Nothing but an exact reproduction of the records, pictures excluded, should be returned.

(Beginning of Data for processing)

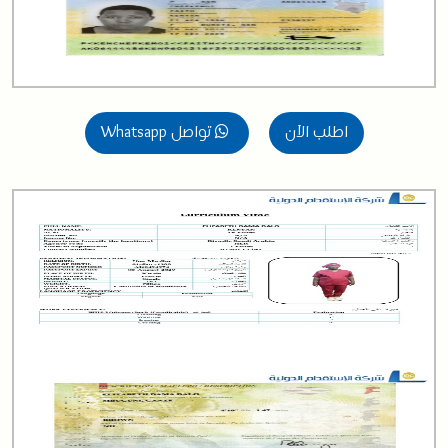
اطلب الآن
تواصل Whatsapp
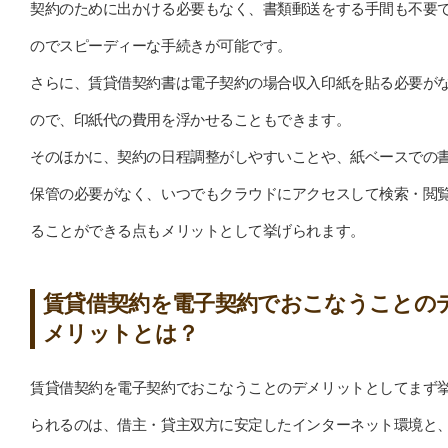
契約のために出かける必要もなく、書類郵送をする手間も不要
のでスピーディーな手続きが可能です。
さらに、賃貸借契約書は電子契約の場合収入印紙を貼る必要が
ので、印紙代の費用を浮かせることもできます。
そのほかに、契約の日程調整がしやすいことや、紙ベースでの
保管の必要がなく、いつでもクラウドにアクセスして検索・閲
ることができる点もメリットとして挙げられます。
賃貸借契約を電子契約でおこなうことの
メリットとは？
賃貸借契約を電子契約でおこなうことのデメリットとしてまず
られるのは、借主・貸主双方に安定したインターネット環境と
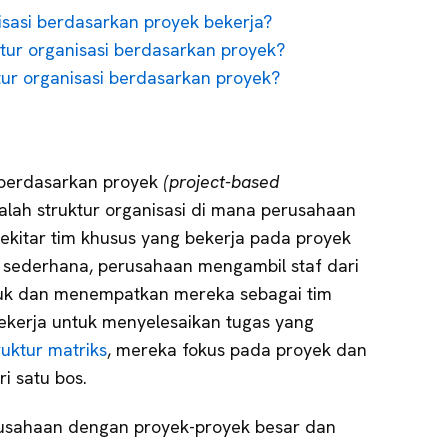
isasi berdasarkan proyek bekerja?
tur organisasi berdasarkan proyek?
tur organisasi berdasarkan proyek?
i berdasarkan proyek
(project-based
lah struktur organisasi di mana perusahaan
ekitar tim khusus yang bekerja pada proyek
 sederhana, perusahaan mengambil staf dari
uk dan menempatkan mereka sebagai tim
ekerja untuk menyelesaikan tugas yang
ruktur matriks
, mereka fokus pada proyek dan
i satu bos.
erusahaan dengan proyek-proyek besar dan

(End of Data for processing)

* [Reply to the exercise]
اطلب الآن
تواصل Whatsapp
契約のために出かける必要もなく、書類郵送をする手間も不要
のでスピーディーな手続きが可能です。
さらに、賃貸借契約書は電子契約の場合収入印紙を貼る必要が
ので、印紙代の費用を浮かせることもできます。
そのほかに、契約の日程調整がしやすいことや、紙ベースでの
保管の必要がなく、いつでもクラウドにアクセスして検索・閲
ることができる点もメリットとして挙げられます。
賃貸借契約を電子契約でおこなうことの
メリットとは？
賃貸借契約を電子契約でおこなうことのデメリットとしてまず
られるのは、借主・貸主双方に安定したインターネット環境と
isasi berdasarkan proyek bekerja?
tur organisasi berdasarkan proyek?
tur organisasi berdasarkan proyek?
i berdasarkan proyek
(project-based
lah struktur organisasi di mana perusahaan
ekitar tim khusus yang bekerja pada proyek
 sederhana, perusahaan mengambil staf dari
uk dan menempatkan mereka sebagai tim
ekerja untuk menyelesaikan tugas yang
ruktur matriks
, mereka fokus pada proyek dan
i satu bos.
erusahaan dengan proyek-proyek besar dan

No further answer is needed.